Le présent rapport met également en lumière les changements qui sont nécessaires dans le secteur de la pêche et de l’aquaculture face aux défis que nous devons relever pour nourrir de manière efficace, équitable et durable la population mondiale. Le sous-titre Vers une transformation bleue évoque l’accélération qu’il faudra opérer pour aboutir à un secteur durable, inclusif et efficient, capable de satisfaire les attentes, de répondre à l’urgente nécessité d’intégrer les produits alimentaires d’origine aquatique récoltés et capturés de manière durable dans les politiques et les programmes nationaux relatifs aux systèmes alimentaires, et de saisir les occasions de contribuer à la restauration des habitats et de la biodiversité aquatiques.
La Situation mondiale des pêches et de l’aquaculture 2022 s’inscrit dans un contexte marqué par des actions notables dans le domaine des politiques. Premièrement, la Déclaration sur la durabilité de la pêche et de l’aquaculture, adoptée à l’unanimité par le Comité des pêches de la FAO, à sa trente-quatrième session en 2021, se conclut par un appel à soutenir «une vision positive et évolutive de la pêche et de l’aquaculture au XXIe siècle, celle d’un secteur dont la contribution à la lutte contre la pauvreté, la faim et la malnutrition est appréciée à sa juste valeur». Deuxièmement, la présente édition coïncide avec la mise en œuvre de trois «décennies» importantes des Nations Unies, à savoir la Décennie d’action pour la réalisation des objectifs de développement durable, la Décennie pour les sciences océaniques au service du développement durable et la Décennie pour la restauration des écosystèmes. Pour finir, le lancement du rapport intervient alors que nous nous approchons de la moitié de l’Année internationale de la pêche et de l’aquaculture artisanales. Le paysage politique ne pourrait être plus ambitieux, ni le moment plus opportun pour opérer une transformation vers des systèmes alimentaires aquatiques plus efficients, plus inclusifs, plus résilients et plus durables, et contribuer à réaliser les objectifs de développement durable.

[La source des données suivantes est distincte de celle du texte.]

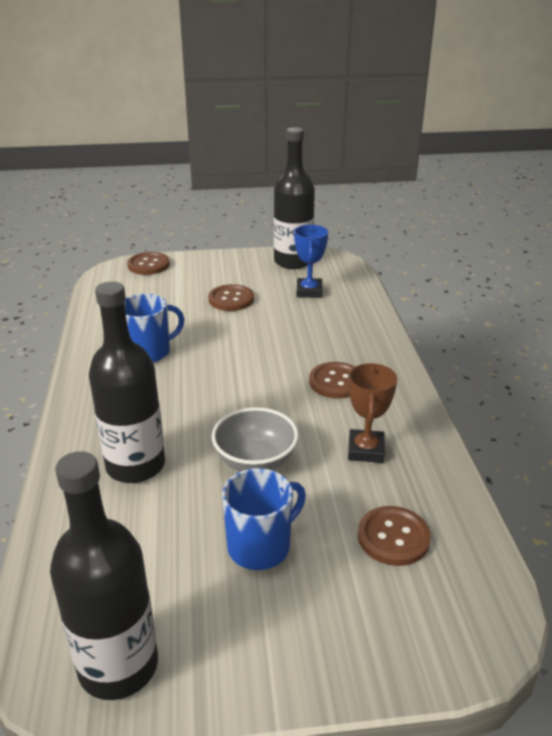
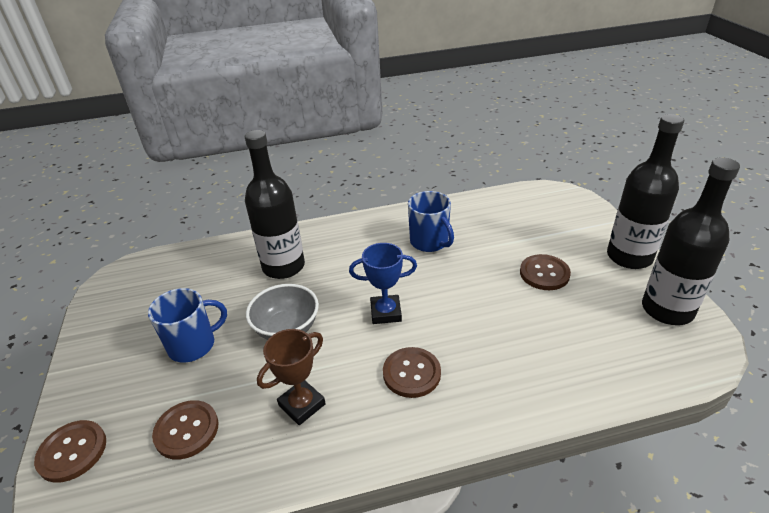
camera: 85 degrees right, 5 degrees up
black bottle [50,451,158,700] -> black bottle moved to [607,114,684,269]
brown button [127,252,170,275] -> brown button moved to [34,420,106,483]
blue mug [222,468,306,570] -> blue mug turned 75 degrees counterclockwise [148,288,227,363]
blue trophy [294,225,328,298] -> blue trophy moved to [349,243,417,324]
brown trophy [348,363,397,463] -> brown trophy turned 45 degrees counterclockwise [257,329,325,425]

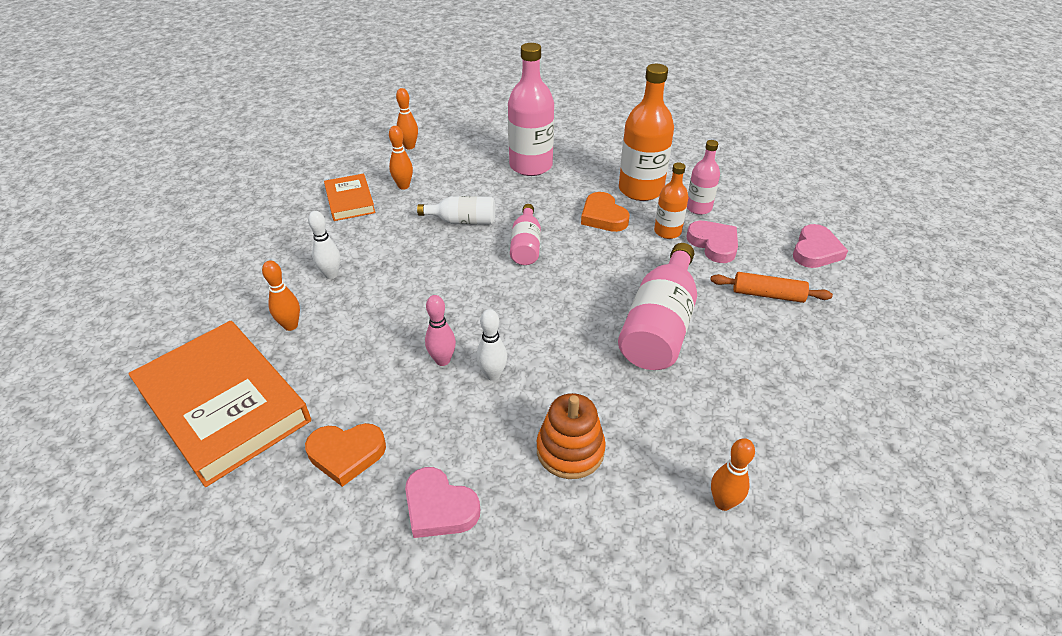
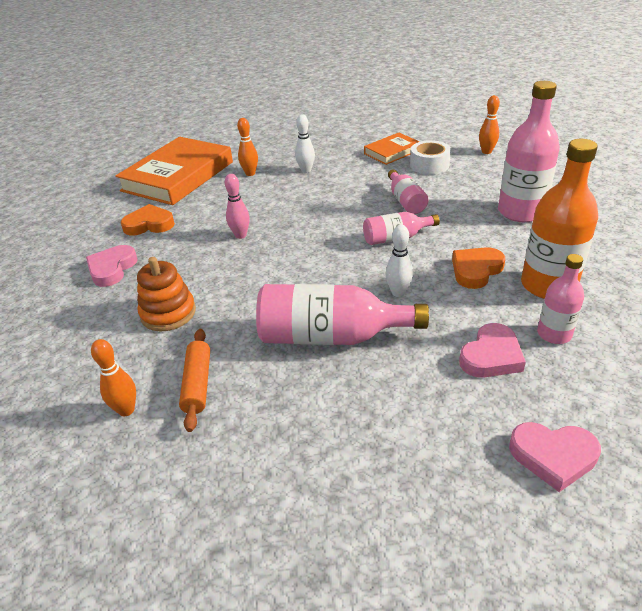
camera: 75 degrees right, 5 degrees down
orange heart [305,423,386,487] -> orange heart turned 105 degrees clockwise [121,204,175,235]
orange bowling pin [389,126,413,190] -> white tape [410,140,451,175]
white bottle [417,196,495,224] -> pink bottle [388,169,429,214]
white bowling pin [476,309,507,381] -> white bowling pin moved to [386,225,413,297]
orange bottle [654,162,689,239] -> none
orange rolling pin [710,272,833,303] -> orange rolling pin moved to [179,329,210,432]

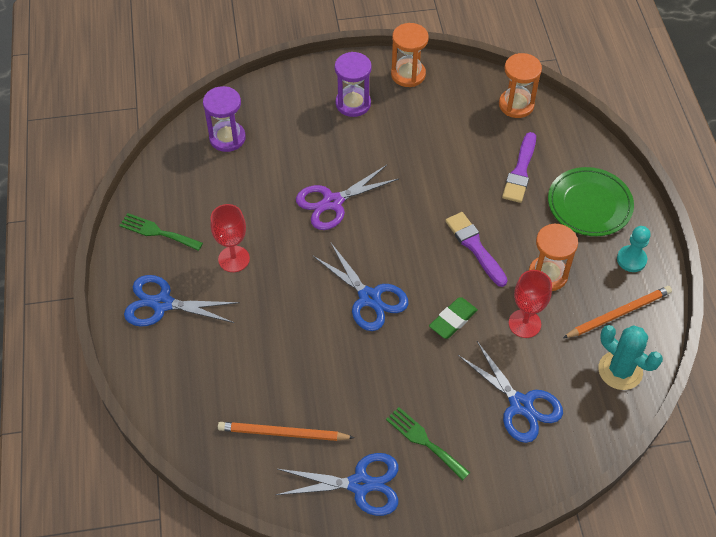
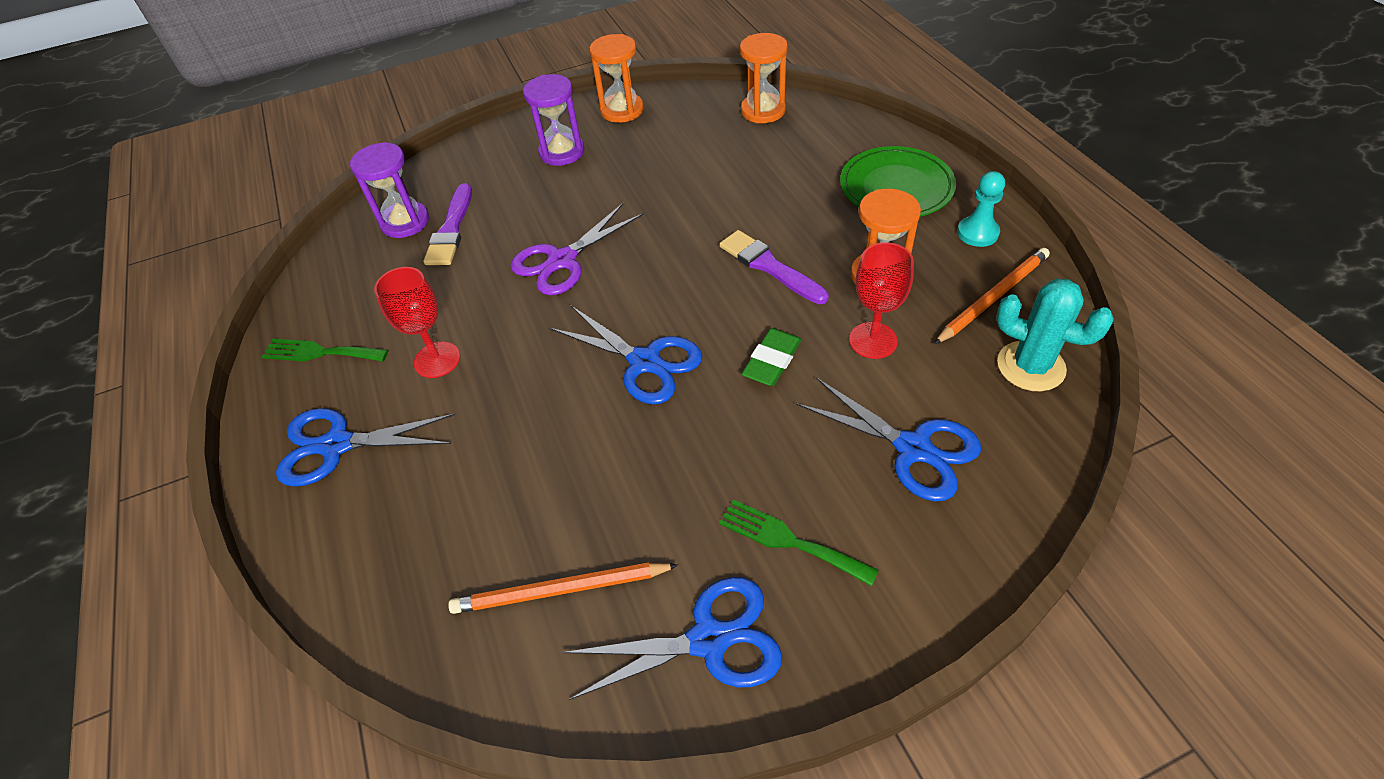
camera: 10 degrees left, 5 degrees down
purple brush [502,132,536,203] -> purple brush moved to [424,183,472,265]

Depuis sa première édition, en 1995, La Situation mondiale des pêches et de l’aquaculture offre des analyses techniques et des données probantes sur un secteur indispensable à la prospérité des sociétés. Le rapport s’adresse à un large public – des décideurs, gestionnaires et scientifiques aux pêcheurs, en passant par les consommateurs – et entend montrer et mettre en valeur le rôle vital de la pêche et de l’aquaculture et la manière dont elles peuvent contribuer à l’amélioration de la production, de la nutrition, de l’environnement et des conditions de vie, sans laisser personne de côté. J’ai la certitude que la présente édition ne dérogera pas à la tradition et nous apportera des éléments précieux qui nous aideront à relever les défis du XXIe siècle.